THE CORRUPTION OF CHRIS MILLER may or may not be a masterwork of its form, but it is a film which will make you think. Over the years I have made a number of 10 Best Spanish Horror Films lists and it always makes the final cut. What I like the most about it is that there are no happy endings or tidy explanations for what has happened. We are left feeling drenched in ambiguity.


And you won't forget the rain...



(C) Robert Monell, 2007










5 comments:

Unknown said...

My review of the film can be found here ()
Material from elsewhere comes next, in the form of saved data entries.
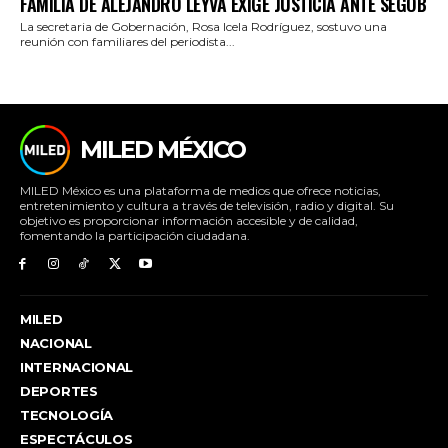
FAMILIA DE ALEJANDRO LEYVA EXIGE JUSTICIA ANTE SEGOB
La secretaria de Gobernación, Rosa Icela Rodríguez, sostuvo una
reunión con familiares del periodista...
MILED MÉXICO
MILED México es una plataforma de medios que ofrece noticias,
entretenimiento y cultura a través de televisión, radio y digital. Su
objetivo es proporcionar información accesible y de calidad,
fomentando la participación ciudadana.
MILED
NACIONAL
INTERNACIONAL
DEPORTES
TECNOLOGÍA
ESPECTÁCULOS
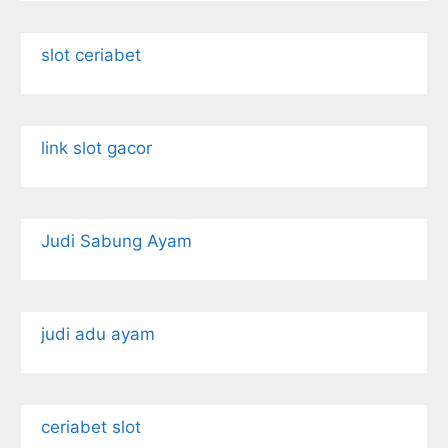
slot ceriabet
link slot gacor
Judi Sabung Ayam
judi adu ayam
ceriabet slot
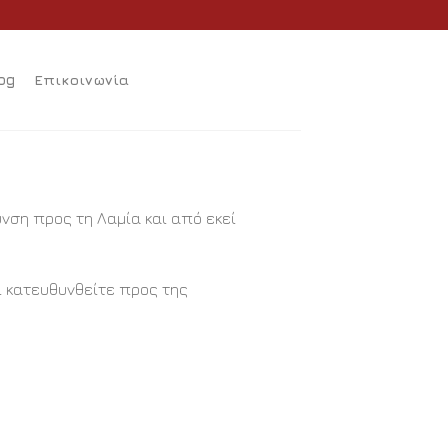
og
Επικοινωνία
νση προς τη Λαμία και από εκεί
ί κατευθυνθείτε προς της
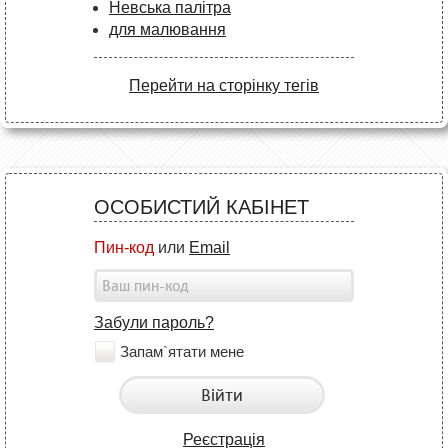
Невська палітра
для малювання
Перейти на сторінку тегів
ОСОБИСТИЙ КАБІНЕТ
Пин-код
или
Email
Забули пароль?
Запам`ятати мене
Війти
Реєстрація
My Greek cassette is letterboxed at 1.85:1 but the opening credits say its a Panavision film (meaning "in Panavision" not the "cameras and lenses by Panavision" credit for flat films). I found it closer to Umberto Lenzi's pre-Argento/Martino gialli with Carroll Baker. It also owes something to D. H. Lawrence's THE FOX (as did Norman Warren's PREY - a VW review of that film mentions an adaptation of the Lawrence novel from around that time).

Unknown said...

Whoops, forgot the review link (http://p210.ezboard.com/CORRUPTION-OF-CHRIS-MILLER/fthelatarniaforumsfrm2.showMessage?topicID=345.topic)

Robert Monell said...

Good comparison with THE FOX. I'm pretty sure the OAR was 2.35:1 scopre. The Greek video is not an acceptable version.

Unknown said...

I'd like to see the film on DVD but I'd be more interested in a collection of Waldo de los Rios's scores for this, LA RESIDENCIA, and WHO CAN KILL A CHILD on CD.

Robert Monell said...

I like his scores a lot, his music for CHRIS MILLER really covers over some serious flaws. He committed suicide according to the Naschy book.